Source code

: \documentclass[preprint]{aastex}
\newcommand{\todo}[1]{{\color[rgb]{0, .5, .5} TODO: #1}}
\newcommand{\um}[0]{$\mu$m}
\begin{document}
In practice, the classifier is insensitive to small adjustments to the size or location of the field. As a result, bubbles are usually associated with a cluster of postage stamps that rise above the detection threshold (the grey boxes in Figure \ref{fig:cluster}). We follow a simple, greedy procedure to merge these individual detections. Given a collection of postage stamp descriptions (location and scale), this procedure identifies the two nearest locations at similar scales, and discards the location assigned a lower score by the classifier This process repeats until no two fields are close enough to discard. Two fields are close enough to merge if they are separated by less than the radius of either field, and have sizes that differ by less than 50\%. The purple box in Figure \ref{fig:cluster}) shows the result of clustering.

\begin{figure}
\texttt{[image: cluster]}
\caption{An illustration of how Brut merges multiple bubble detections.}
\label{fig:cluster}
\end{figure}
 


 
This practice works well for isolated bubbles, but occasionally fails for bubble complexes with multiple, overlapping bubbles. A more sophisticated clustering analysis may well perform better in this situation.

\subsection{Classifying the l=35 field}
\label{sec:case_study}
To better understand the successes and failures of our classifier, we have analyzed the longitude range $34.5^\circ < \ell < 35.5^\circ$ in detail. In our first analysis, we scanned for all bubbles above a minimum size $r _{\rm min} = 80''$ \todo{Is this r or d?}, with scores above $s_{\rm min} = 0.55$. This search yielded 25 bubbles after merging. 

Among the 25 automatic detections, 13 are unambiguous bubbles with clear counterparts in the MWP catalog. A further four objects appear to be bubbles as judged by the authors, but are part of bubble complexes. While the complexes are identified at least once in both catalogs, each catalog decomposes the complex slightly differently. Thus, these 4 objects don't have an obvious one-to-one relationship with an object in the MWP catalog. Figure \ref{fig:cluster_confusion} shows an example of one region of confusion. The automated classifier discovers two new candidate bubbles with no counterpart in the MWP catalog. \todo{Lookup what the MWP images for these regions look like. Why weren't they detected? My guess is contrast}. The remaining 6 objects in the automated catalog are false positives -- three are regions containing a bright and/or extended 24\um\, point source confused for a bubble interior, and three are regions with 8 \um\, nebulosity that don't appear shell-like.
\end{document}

## The task:
Please set down all of the data above again, matching it exactly.

## Output below:
Source code

: \documentclass[preprint]{aastex}
\newcommand{\todo}[1]{{\color[rgb]{0, .5, .5} TODO: #1}}
\newcommand{\um}[0]{$\mu$m}
\begin{document}
In practice, the classifier is insensitive to small adjustments to the size or location of the field. As a result, bubbles are usually associated with a cluster of postage stamps that rise above the detection threshold (the grey boxes in Figure \ref{fig:cluster}). We follow a simple, greedy procedure to merge these individual detections. Given a collection of postage stamp descriptions (location and scale), this procedure identifies the two nearest locations at similar scales, and discards the location assigned a lower score by the classifier This process repeats until no two fields are close enough to discard. Two fields are close enough to merge if they are separated by less than the radius of either field, and have sizes that differ by less than 50\%. The purple box in Figure \ref{fig:cluster}) shows the result of clustering.

\begin{figure}
\texttt{[image: cluster]}
\caption{An illustration of how Brut merges multiple bubble detections.}
\label{fig:cluster}
\end{figure}
 


 
This practice works well for isolated bubbles, but occasionally fails for bubble complexes with multiple, overlapping bubbles. A more sophisticated clustering analysis may well perform better in this situation.

\subsection{Classifying the l=35 field}
\label{sec:case_study}
To better understand the successes and failures of our classifier, we have analyzed the longitude range $34.5^\circ < \ell < 35.5^\circ$ in detail. In our first analysis, we scanned for all bubbles above a minimum size $r _{\rm min} = 80''$ \todo{Is this r or d?}, with scores above $s_{\rm min} = 0.55$. This search yielded 25 bubbles after merging. 

Among the 25 automatic detections, 13 are unambiguous bubbles with clear counterparts in the MWP catalog. A further four objects appear to be bubbles as judged by the authors, but are part of bubble complexes. While the complexes are identified at least once in both catalogs, each catalog decomposes the complex slightly differently. Thus, these 4 objects don't have an obvious one-to-one relationship with an object in the MWP catalog. Figure \ref{fig:cluster_confusion} shows an example of one region of confusion. The automated classifier discovers two new candidate bubbles with no counterpart in the MWP catalog. \todo{Lookup what the MWP images for these regions look like. Why weren't they detected? My guess is contrast}. The remaining 6 objects in the automated catalog are false positives -- three are regions containing a bright and/or extended 24\um\, point source confused for a bubble interior, and three are regions with 8 \um\, nebulosity that don't appear shell-like.
\end{document}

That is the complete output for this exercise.